Extracted records ::
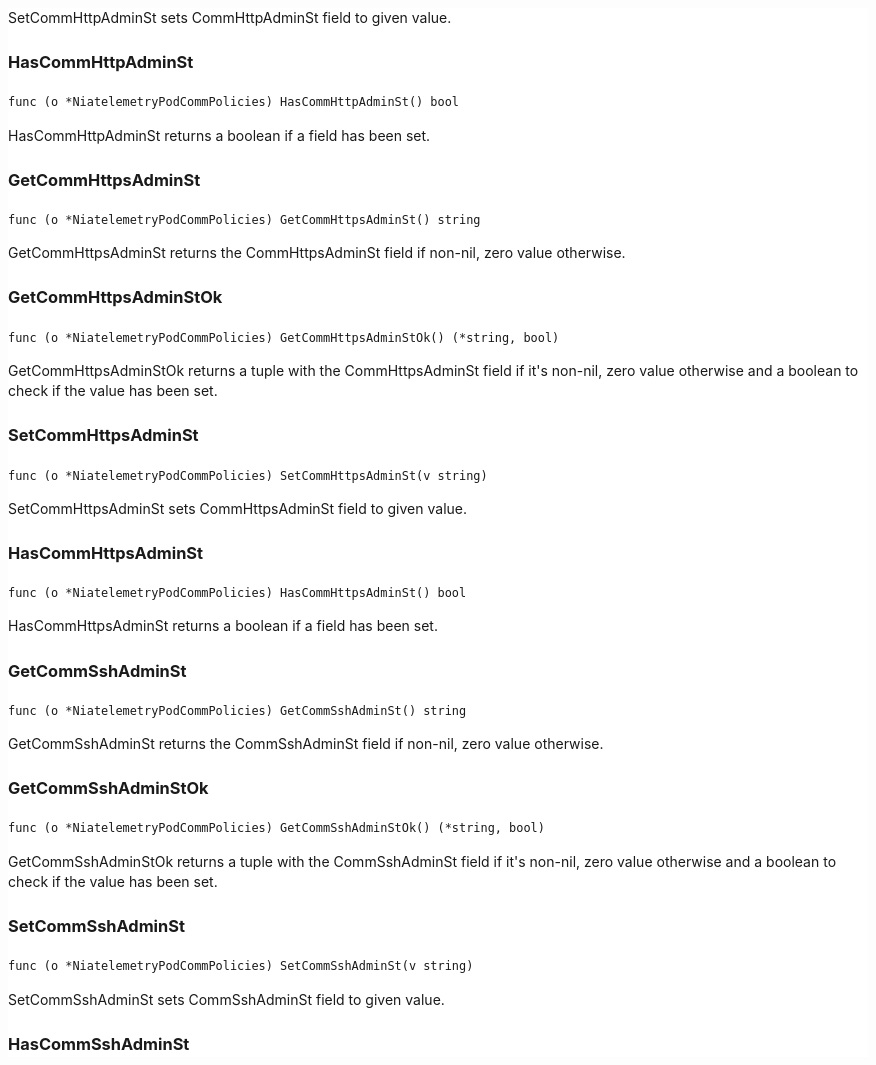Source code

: SetCommHttpAdminSt sets CommHttpAdminSt field to given value.

### HasCommHttpAdminSt

`func (o *NiatelemetryPodCommPolicies) HasCommHttpAdminSt() bool`

HasCommHttpAdminSt returns a boolean if a field has been set.

### GetCommHttpsAdminSt

`func (o *NiatelemetryPodCommPolicies) GetCommHttpsAdminSt() string`

GetCommHttpsAdminSt returns the CommHttpsAdminSt field if non-nil, zero value otherwise.

### GetCommHttpsAdminStOk

`func (o *NiatelemetryPodCommPolicies) GetCommHttpsAdminStOk() (*string, bool)`

GetCommHttpsAdminStOk returns a tuple with the CommHttpsAdminSt field if it's non-nil, zero value otherwise
and a boolean to check if the value has been set.

### SetCommHttpsAdminSt

`func (o *NiatelemetryPodCommPolicies) SetCommHttpsAdminSt(v string)`

SetCommHttpsAdminSt sets CommHttpsAdminSt field to given value.

### HasCommHttpsAdminSt

`func (o *NiatelemetryPodCommPolicies) HasCommHttpsAdminSt() bool`

HasCommHttpsAdminSt returns a boolean if a field has been set.

### GetCommSshAdminSt

`func (o *NiatelemetryPodCommPolicies) GetCommSshAdminSt() string`

GetCommSshAdminSt returns the CommSshAdminSt field if non-nil, zero value otherwise.

### GetCommSshAdminStOk

`func (o *NiatelemetryPodCommPolicies) GetCommSshAdminStOk() (*string, bool)`

GetCommSshAdminStOk returns a tuple with the CommSshAdminSt field if it's non-nil, zero value otherwise
and a boolean to check if the value has been set.

### SetCommSshAdminSt

`func (o *NiatelemetryPodCommPolicies) SetCommSshAdminSt(v string)`

SetCommSshAdminSt sets CommSshAdminSt field to given value.

### HasCommSshAdminSt
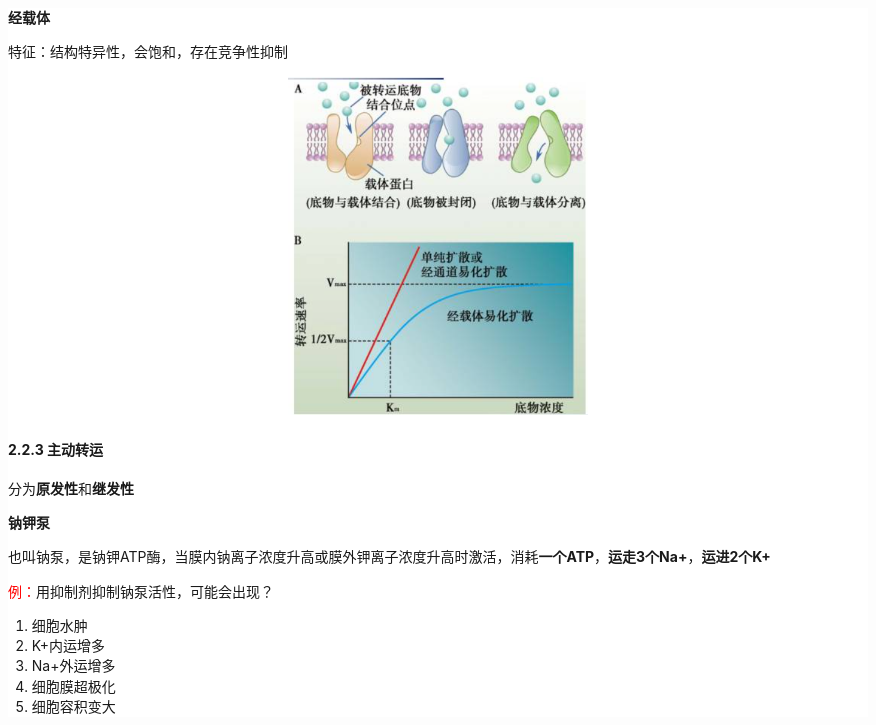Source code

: 



**经载体**

特征：结构特异性，会饱和，存在竞争性抑制

<center><img src="Pictures/AnatomyPhysiology_5.png" width="300"></center>



#### 2.2.3 主动转运

分为**原发性**和**继发性**



**钠钾泵**

也叫钠泵，是钠钾ATP酶，当膜内钠离子浓度升高或膜外钾离子浓度升高时激活，消耗**一个ATP**，**运走3个Na+**，**运进2个K+**



<font color=red>例：</font>用抑制剂抑制钠泵活性，可能会出现？

1. 细胞水肿
2. K+内运增多
3. Na+外运增多
4. 细胞膜超极化
5. 细胞容积变大
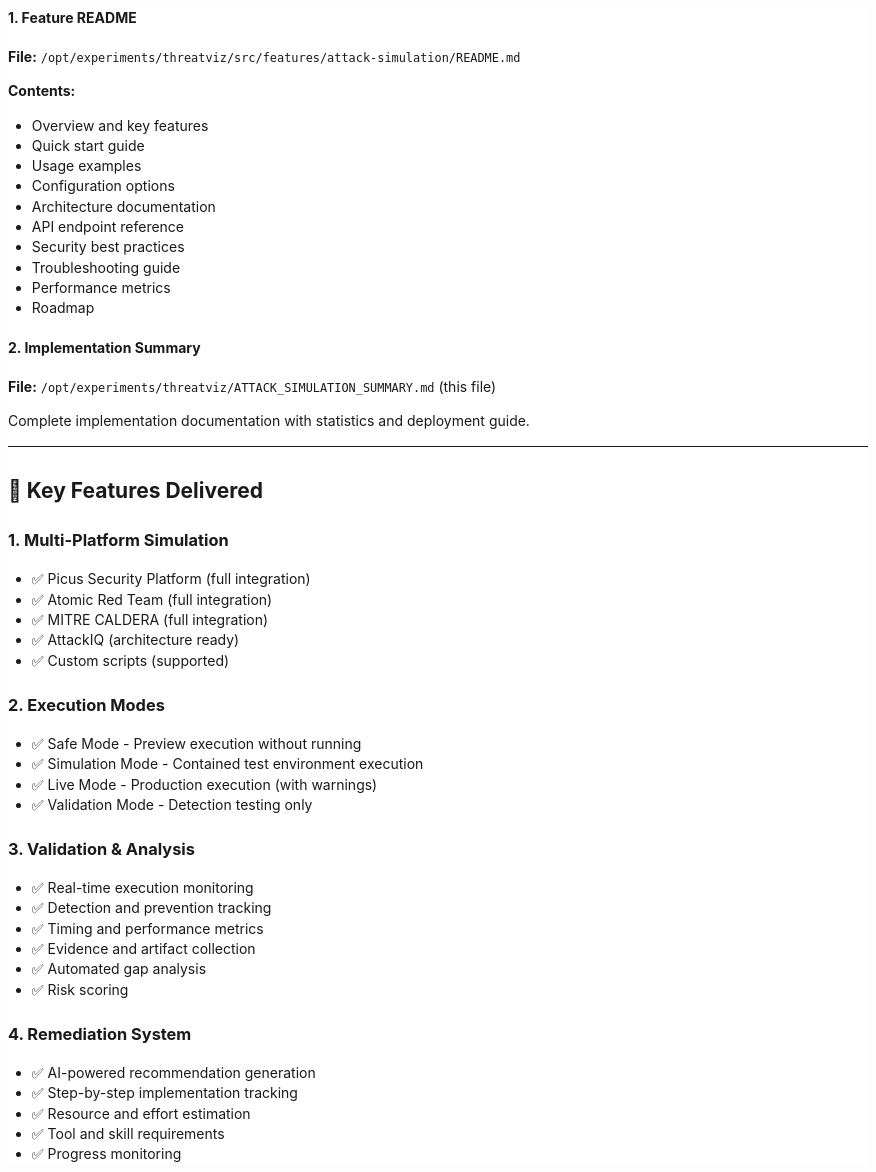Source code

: #### 1. Feature README
**File:** `/opt/experiments/threatviz/src/features/attack-simulation/README.md`

**Contents:**
- Overview and key features
- Quick start guide
- Usage examples
- Configuration options
- Architecture documentation
- API endpoint reference
- Security best practices
- Troubleshooting guide
- Performance metrics
- Roadmap

#### 2. Implementation Summary
**File:** `/opt/experiments/threatviz/ATTACK_SIMULATION_SUMMARY.md` (this file)

Complete implementation documentation with statistics and deployment guide.

---

## 🎯 Key Features Delivered

### 1. Multi-Platform Simulation
- ✅ Picus Security Platform (full integration)
- ✅ Atomic Red Team (full integration)
- ✅ MITRE CALDERA (full integration)
- ✅ AttackIQ (architecture ready)
- ✅ Custom scripts (supported)

### 2. Execution Modes
- ✅ Safe Mode - Preview execution without running
- ✅ Simulation Mode - Contained test environment execution
- ✅ Live Mode - Production execution (with warnings)
- ✅ Validation Mode - Detection testing only

### 3. Validation & Analysis
- ✅ Real-time execution monitoring
- ✅ Detection and prevention tracking
- ✅ Timing and performance metrics
- ✅ Evidence and artifact collection
- ✅ Automated gap analysis
- ✅ Risk scoring

### 4. Remediation System
- ✅ AI-powered recommendation generation
- ✅ Step-by-step implementation tracking
- ✅ Resource and effort estimation
- ✅ Tool and skill requirements
- ✅ Progress monitoring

Task description :: The answer must be an exact reproduction of the records, with every picture left out.

Solution ::
Source code

: SetCommHttpAdminSt sets CommHttpAdminSt field to given value.

### HasCommHttpAdminSt

`func (o *NiatelemetryPodCommPolicies) HasCommHttpAdminSt() bool`

HasCommHttpAdminSt returns a boolean if a field has been set.

### GetCommHttpsAdminSt

`func (o *NiatelemetryPodCommPolicies) GetCommHttpsAdminSt() string`

GetCommHttpsAdminSt returns the CommHttpsAdminSt field if non-nil, zero value otherwise.

### GetCommHttpsAdminStOk

`func (o *NiatelemetryPodCommPolicies) GetCommHttpsAdminStOk() (*string, bool)`

GetCommHttpsAdminStOk returns a tuple with the CommHttpsAdminSt field if it's non-nil, zero value otherwise
and a boolean to check if the value has been set.

### SetCommHttpsAdminSt

`func (o *NiatelemetryPodCommPolicies) SetCommHttpsAdminSt(v string)`

SetCommHttpsAdminSt sets CommHttpsAdminSt field to given value.

### HasCommHttpsAdminSt

`func (o *NiatelemetryPodCommPolicies) HasCommHttpsAdminSt() bool`

HasCommHttpsAdminSt returns a boolean if a field has been set.

### GetCommSshAdminSt

`func (o *NiatelemetryPodCommPolicies) GetCommSshAdminSt() string`

GetCommSshAdminSt returns the CommSshAdminSt field if non-nil, zero value otherwise.

### GetCommSshAdminStOk

`func (o *NiatelemetryPodCommPolicies) GetCommSshAdminStOk() (*string, bool)`

GetCommSshAdminStOk returns a tuple with the CommSshAdminSt field if it's non-nil, zero value otherwise
and a boolean to check if the value has been set.

### SetCommSshAdminSt

`func (o *NiatelemetryPodCommPolicies) SetCommSshAdminSt(v string)`

SetCommSshAdminSt sets CommSshAdminSt field to given value.

### HasCommSshAdminSt
Source code

: 



**经载体**

特征：结构特异性，会饱和，存在竞争性抑制

<center><img src="Pictures/AnatomyPhysiology_5.png" width="300"></center>



#### 2.2.3 主动转运

分为**原发性**和**继发性**



**钠钾泵**

也叫钠泵，是钠钾ATP酶，当膜内钠离子浓度升高或膜外钾离子浓度升高时激活，消耗**一个ATP**，**运走3个Na+**，**运进2个K+**



<font color=red>例：</font>用抑制剂抑制钠泵活性，可能会出现？

1. 细胞水肿
2. K+内运增多
3. Na+外运增多
4. 细胞膜超极化
5. 细胞容积变大
Source code

: #### 1. Feature README
**File:** `/opt/experiments/threatviz/src/features/attack-simulation/README.md`

**Contents:**
- Overview and key features
- Quick start guide
- Usage examples
- Configuration options
- Architecture documentation
- API endpoint reference
- Security best practices
- Troubleshooting guide
- Performance metrics
- Roadmap

#### 2. Implementation Summary
**File:** `/opt/experiments/threatviz/ATTACK_SIMULATION_SUMMARY.md` (this file)

Complete implementation documentation with statistics and deployment guide.

---

## 🎯 Key Features Delivered

### 1. Multi-Platform Simulation
- ✅ Picus Security Platform (full integration)
- ✅ Atomic Red Team (full integration)
- ✅ MITRE CALDERA (full integration)
- ✅ AttackIQ (architecture ready)
- ✅ Custom scripts (supported)

### 2. Execution Modes
- ✅ Safe Mode - Preview execution without running
- ✅ Simulation Mode - Contained test environment execution
- ✅ Live Mode - Production execution (with warnings)
- ✅ Validation Mode - Detection testing only

### 3. Validation & Analysis
- ✅ Real-time execution monitoring
- ✅ Detection and prevention tracking
- ✅ Timing and performance metrics
- ✅ Evidence and artifact collection
- ✅ Automated gap analysis
- ✅ Risk scoring

### 4. Remediation System
- ✅ AI-powered recommendation generation
- ✅ Step-by-step implementation tracking
- ✅ Resource and effort estimation
- ✅ Tool and skill requirements
- ✅ Progress monitoring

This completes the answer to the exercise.